** Opening Data in this exercise block **
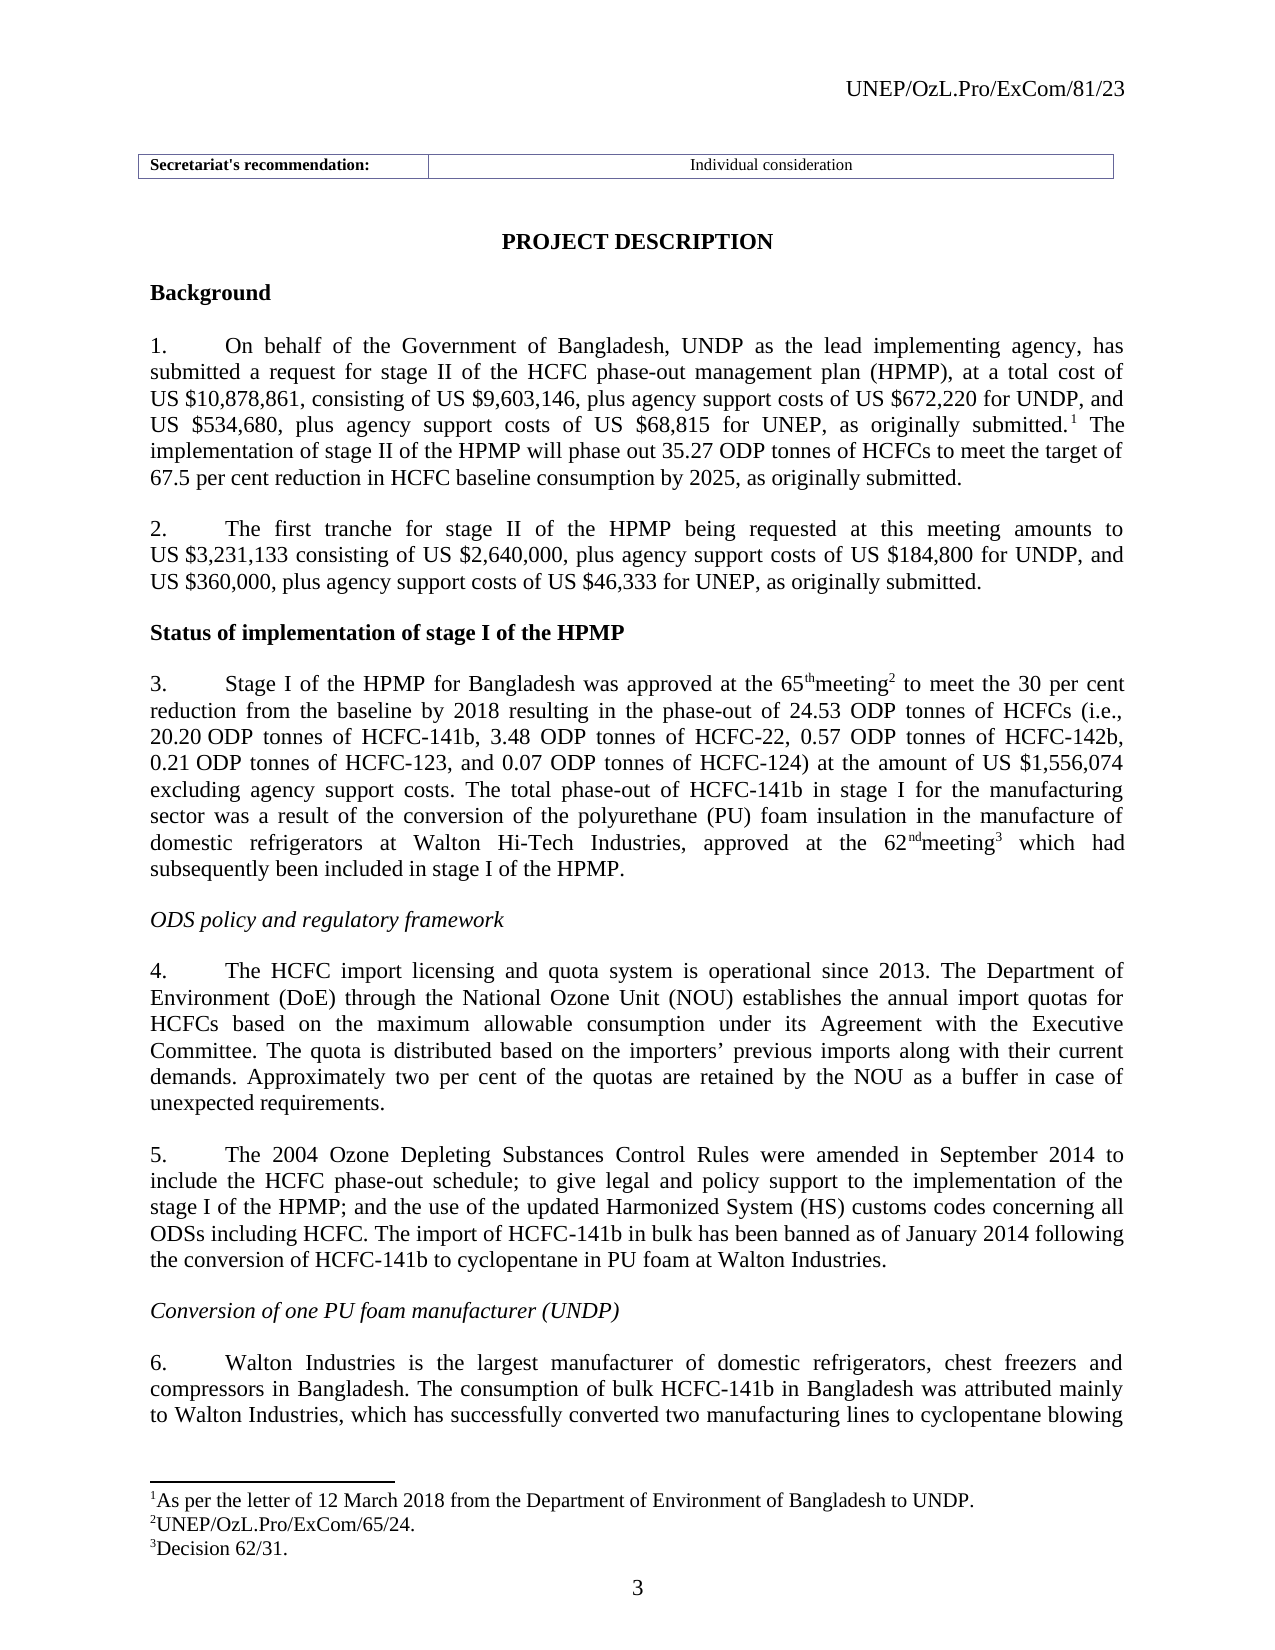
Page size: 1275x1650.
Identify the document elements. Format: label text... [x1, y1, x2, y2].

text Background [150, 279, 1125, 306]
subtitle The 2004 Ozone Depleting Substances Control Rules were amended in September 2014 to include the HCFC phase-out schedule; to give legal and policy support to the implementation of the stage I of the HPMP; and the use of the updated Harmonized System (HS) customs codes concerning all ODSs including HCFC. The import of HCFC-141b in bulk has been banned as of January 2014 following the conversion of HCFC-141b to cyclopentane in PU foam at Walton Industries. [150, 1141, 1125, 1272]
subtitle Status of implementation of stage I of the HPMP [150, 619, 1125, 645]
subtitle ODS policy and regulatory framework [150, 906, 1125, 933]
subtitle Stage I of the HPMP for Bangladesh was approved at the 65thmeeting to meet the 30 per cent reduction from the baseline by 2018 resulting in the phase-out of 24.53 ODP tonnes of HCFCs (i.e., 20.20 ODP tonnes of HCFC-141b, 3.48 ODP tonnes of HCFC-22, 0.57 ODP tonnes of HCFC-142b, 0.21 ODP tonnes of HCFC-123, and 0.07 ODP tonnes of HCFC-124) at the amount of US $1,556,074 excluding agency support costs. The total phase-out of HCFC-141b in stage I for the manufacturing sector was a result of the conversion of the polyurethane (PU) foam insulation in the manufacture of domestic refrigerators at Walton Hi-Tech Industries, approved at the 62ndmeeting which had subsequently been included in stage I of the HPMP. [150, 670, 1125, 881]
list PROJECT DESCRIPTION [150, 228, 1125, 254]
table_header Secretariat's recommendation: [139, 155, 428, 178]
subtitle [150, 1349, 1125, 1428]
subtitle On behalf of the Government of Bangladesh, UNDP as the lead implementing agency, has submitted a request for stage II of the HCFC phase-out management plan (HPMP), at a total cost of US $10,878,861, consisting of US $9,603,146, plus agency support costs of US $672,220 for UNDP, and US $534,680, plus agency support costs of US $68,815 for UNEP, as originally submitted. The implementation of stage II of the HPMP will phase out 35.27 ODP tonnes of HCFCs to meet the target of 67.5 per cent reduction in HCFC baseline consumption by 2025, as originally submitted. [150, 332, 1125, 490]
table_header Individual consideration [429, 155, 1113, 178]
subtitle Conversion of one PU foam manufacturer (UNDP) [150, 1297, 1125, 1324]
subtitle The first tranche for stage II of the HPMP being requested at this meeting amounts to US $3,231,133 consisting of US $2,640,000, plus agency support costs of US $184,800 for UNDP, and US $360,000, plus agency support costs of US $46,333 for UNEP, as originally submitted. [150, 515, 1125, 594]
subtitle The HCFC import licensing and quota system is operational since 2013. The Department of Environment (DoE) through the National Ozone Unit (NOU) establishes the annual import quotas for HCFCs based on the maximum allowable consumption under its Agreement with the Executive Committee. The quota is distributed based on the importers’ previous imports along with their current demands. Approximately two per cent of the quotas are retained by the NOU as a buffer in case of unexpected requirements. [150, 958, 1125, 1116]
** Closing Data in this exercise block **
*Work request*:
Could you restate every record above word for word, leaving the pictures out?

*Exercise response*:
Page size: 1275x1650.
Identify the document elements. Format: label text... [x1, y1, x2, y2].

text Background [150, 279, 1125, 306]
subtitle The 2004 Ozone Depleting Substances Control Rules were amended in September 2014 to include the HCFC phase-out schedule; to give legal and policy support to the implementation of the stage I of the HPMP; and the use of the updated Harmonized System (HS) customs codes concerning all ODSs including HCFC. The import of HCFC-141b in bulk has been banned as of January 2014 following the conversion of HCFC-141b to cyclopentane in PU foam at Walton Industries. [150, 1141, 1125, 1272]
subtitle Status of implementation of stage I of the HPMP [150, 619, 1125, 645]
subtitle ODS policy and regulatory framework [150, 906, 1125, 933]
subtitle Stage I of the HPMP for Bangladesh was approved at the 65thmeeting to meet the 30 per cent reduction from the baseline by 2018 resulting in the phase-out of 24.53 ODP tonnes of HCFCs (i.e., 20.20 ODP tonnes of HCFC-141b, 3.48 ODP tonnes of HCFC-22, 0.57 ODP tonnes of HCFC-142b, 0.21 ODP tonnes of HCFC-123, and 0.07 ODP tonnes of HCFC-124) at the amount of US $1,556,074 excluding agency support costs. The total phase-out of HCFC-141b in stage I for the manufacturing sector was a result of the conversion of the polyurethane (PU) foam insulation in the manufacture of domestic refrigerators at Walton Hi-Tech Industries, approved at the 62ndmeeting which had subsequently been included in stage I of the HPMP. [150, 670, 1125, 881]
list PROJECT DESCRIPTION [150, 228, 1125, 254]
table_header Secretariat's recommendation: [139, 155, 428, 178]
subtitle [150, 1349, 1125, 1428]
subtitle On behalf of the Government of Bangladesh, UNDP as the lead implementing agency, has submitted a request for stage II of the HCFC phase-out management plan (HPMP), at a total cost of US $10,878,861, consisting of US $9,603,146, plus agency support costs of US $672,220 for UNDP, and US $534,680, plus agency support costs of US $68,815 for UNEP, as originally submitted. The implementation of stage II of the HPMP will phase out 35.27 ODP tonnes of HCFCs to meet the target of 67.5 per cent reduction in HCFC baseline consumption by 2025, as originally submitted. [150, 332, 1125, 490]
table_header Individual consideration [429, 155, 1113, 178]
subtitle Conversion of one PU foam manufacturer (UNDP) [150, 1297, 1125, 1324]
subtitle The first tranche for stage II of the HPMP being requested at this meeting amounts to US $3,231,133 consisting of US $2,640,000, plus agency support costs of US $184,800 for UNDP, and US $360,000, plus agency support costs of US $46,333 for UNEP, as originally submitted. [150, 515, 1125, 594]
subtitle The HCFC import licensing and quota system is operational since 2013. The Department of Environment (DoE) through the National Ozone Unit (NOU) establishes the annual import quotas for HCFCs based on the maximum allowable consumption under its Agreement with the Executive Committee. The quota is distributed based on the importers’ previous imports along with their current demands. Approximately two per cent of the quotas are retained by the NOU as a buffer in case of unexpected requirements. [150, 958, 1125, 1116]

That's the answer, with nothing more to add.